# BRIEF
Where the listing below has a line containing "Rendered at 1500 by 844 pixels.", output that line and all lines after it, verbatim, and no others.

# RECORD EXCERPTS
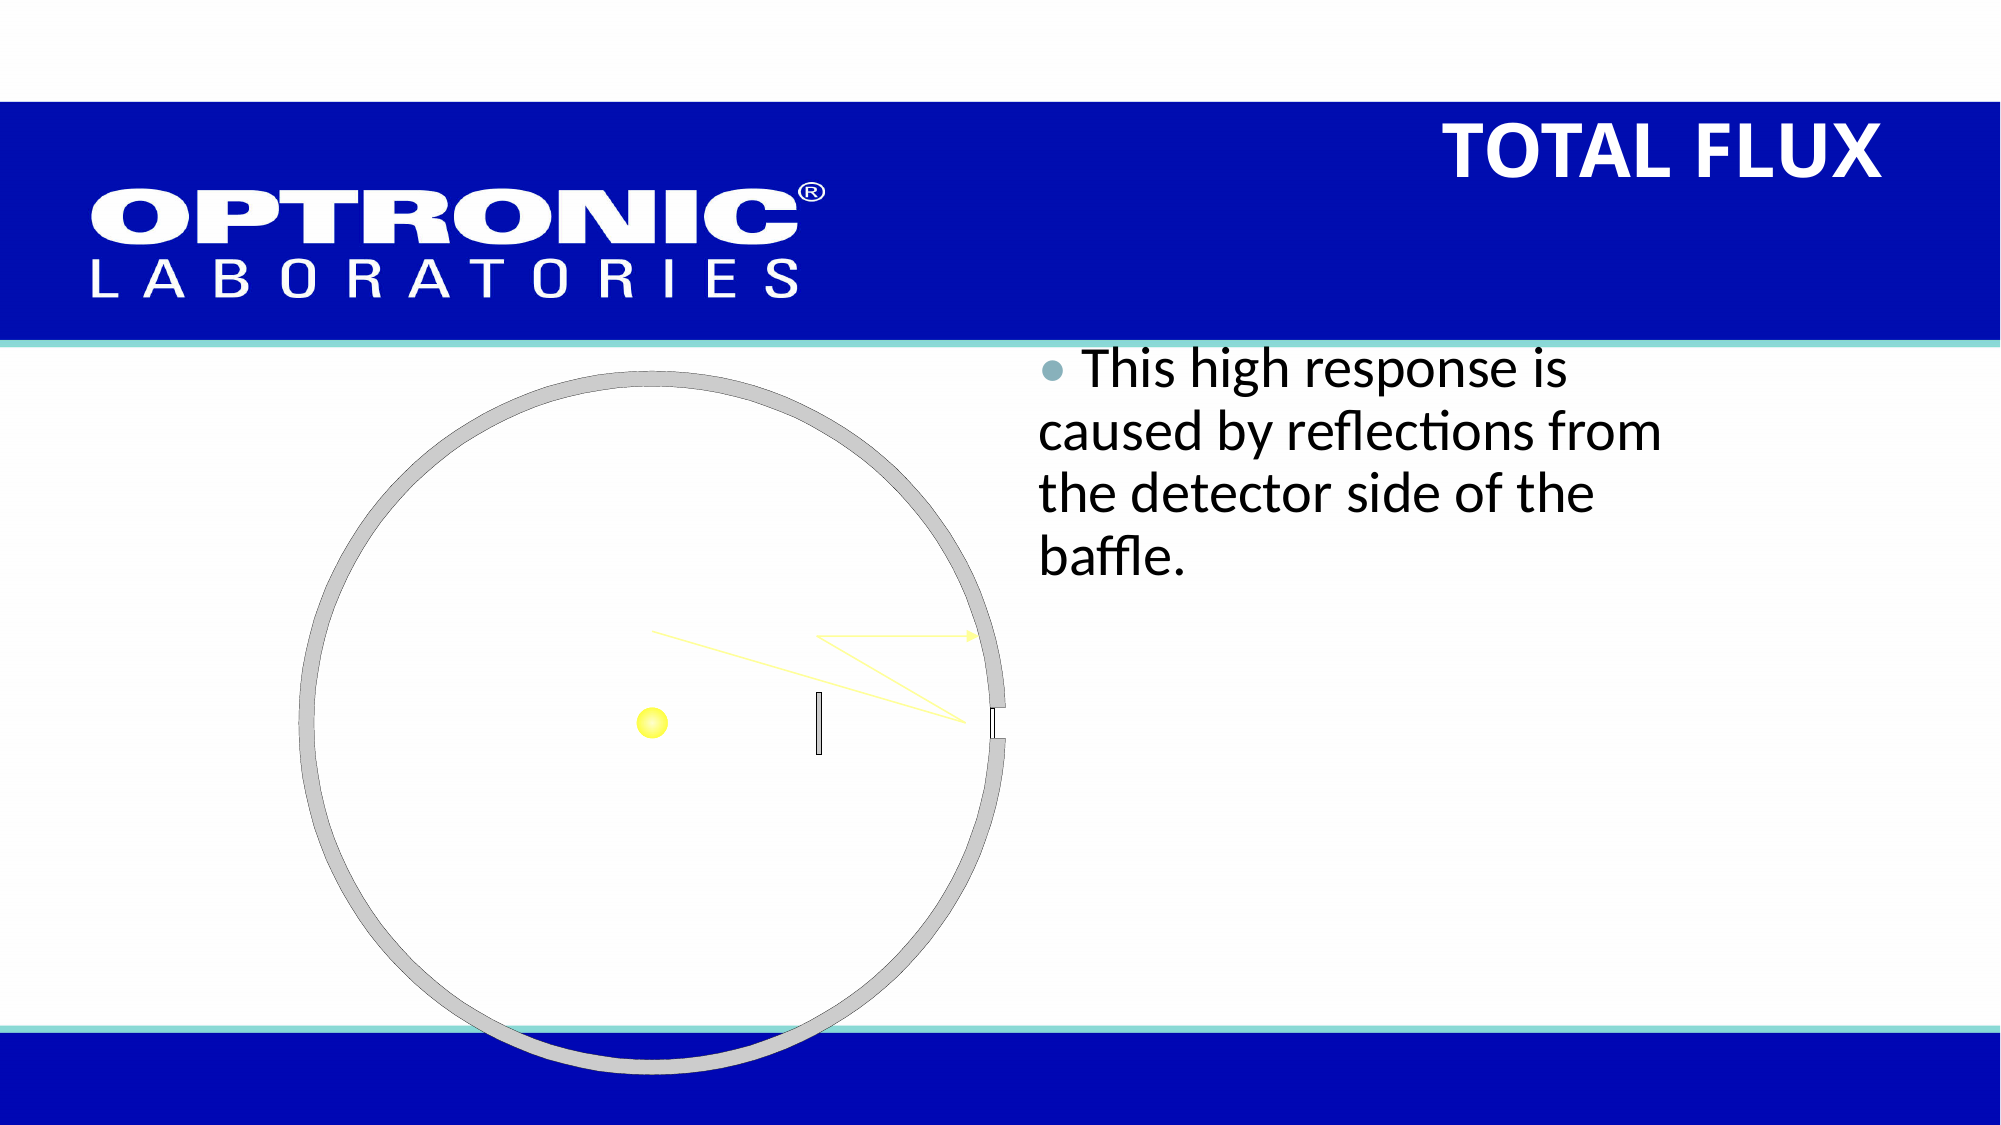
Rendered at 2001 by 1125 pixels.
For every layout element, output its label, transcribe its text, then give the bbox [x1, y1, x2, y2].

text_box TOTAL FLUX [928, 39, 1898, 201]
list • This high response is caused by reflections from the detector side of the baffle. [1023, 329, 1735, 1092]
picture [0, 0, 2001, 1125]
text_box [652, 631, 980, 723]
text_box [296, 368, 1008, 1077]
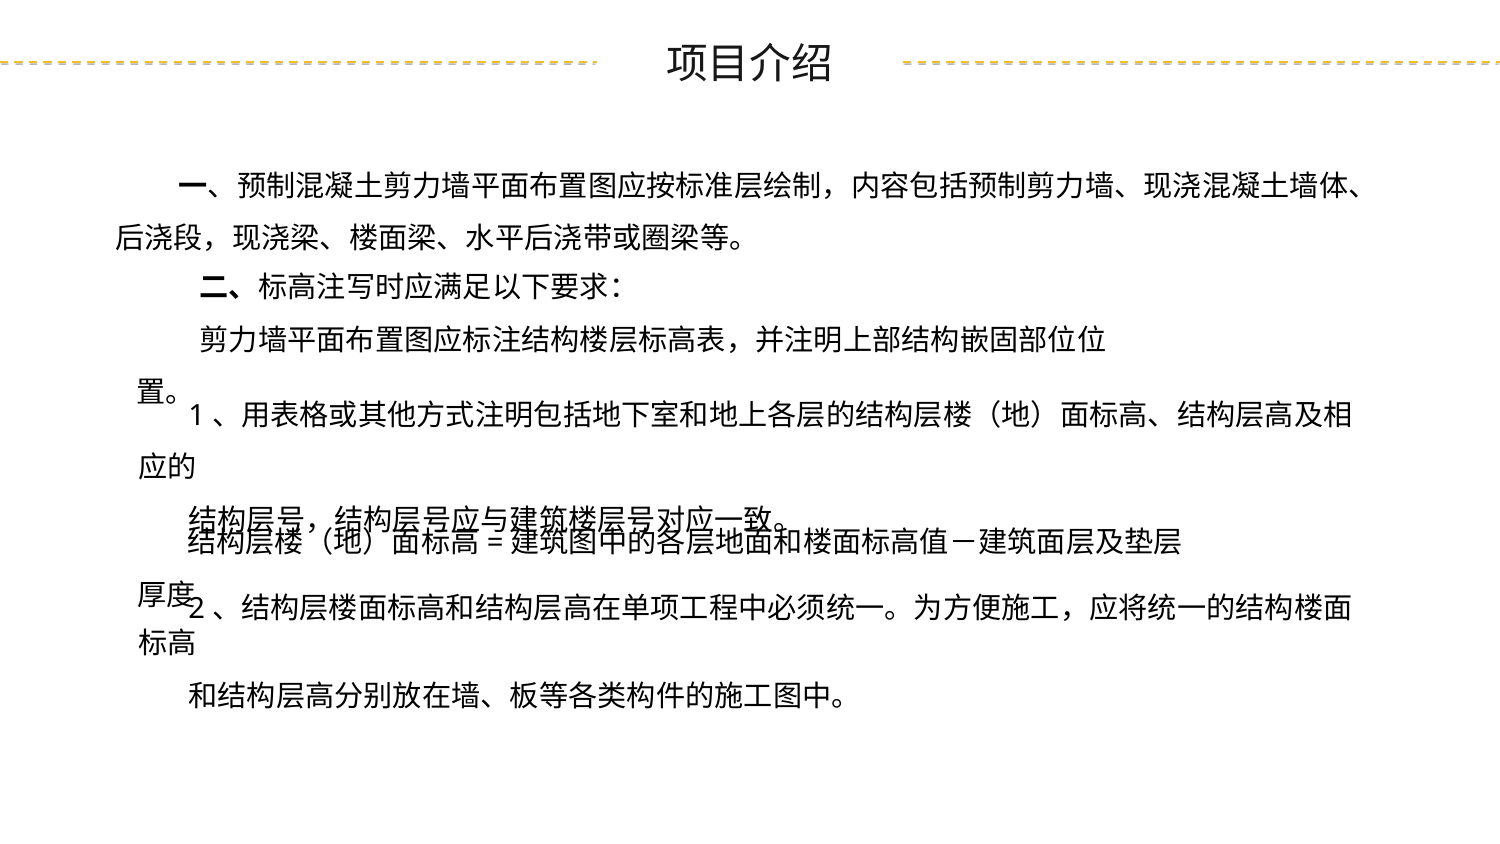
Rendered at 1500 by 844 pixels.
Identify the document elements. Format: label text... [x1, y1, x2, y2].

text_box 一、预制混凝土剪力墙平面布置图应按标准层绘制，内容包括预制剪力墙、现浇混凝土墙体、后浇段，现浇梁、楼面梁、水平后浇带或圈梁等。 [100, 141, 1400, 262]
text_box 1、用表格或其他方式注明包括地下室和地上各层的结构层楼（地）面标高、结构层高及相应的 结构层号，结构层号应与建筑楼层号对应一致。 [123, 397, 1377, 518]
text_box 结构层楼（地）面标高=建筑图中的各层地面和楼面标高值－建筑面层及垫层厚度 [122, 524, 1208, 593]
text_box [0, 12, 51, 63]
text_box 二、标高注写时应满足以下要求： 剪力墙平面布置图应标注结构楼层标高表，并注明上部结构嵌固部位位置。 [121, 269, 1131, 390]
text_box 2、结构层楼面标高和结构层高在单项工程中必须统一。为方便施工，应将统一的结构楼面标高 和结构层高分别放在墙、板等各类构件的施工图中。 [123, 599, 1377, 702]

# RESULT OF THE TASK
Rendered at 1500 by 844 pixels.
Identify the document elements. Format: label text... [x1, y1, x2, y2].

text_box 一、预制混凝土剪力墙平面布置图应按标准层绘制，内容包括预制剪力墙、现浇混凝土墙体、后浇段，现浇梁、楼面梁、水平后浇带或圈梁等。 [100, 141, 1400, 262]
text_box 1、用表格或其他方式注明包括地下室和地上各层的结构层楼（地）面标高、结构层高及相应的 结构层号，结构层号应与建筑楼层号对应一致。 [123, 397, 1377, 518]
text_box 结构层楼（地）面标高=建筑图中的各层地面和楼面标高值－建筑面层及垫层厚度 [122, 524, 1208, 593]
text_box [0, 12, 51, 63]
text_box 二、标高注写时应满足以下要求： 剪力墙平面布置图应标注结构楼层标高表，并注明上部结构嵌固部位位置。 [121, 269, 1131, 390]
text_box 2、结构层楼面标高和结构层高在单项工程中必须统一。为方便施工，应将统一的结构楼面标高 和结构层高分别放在墙、板等各类构件的施工图中。 [123, 599, 1377, 702]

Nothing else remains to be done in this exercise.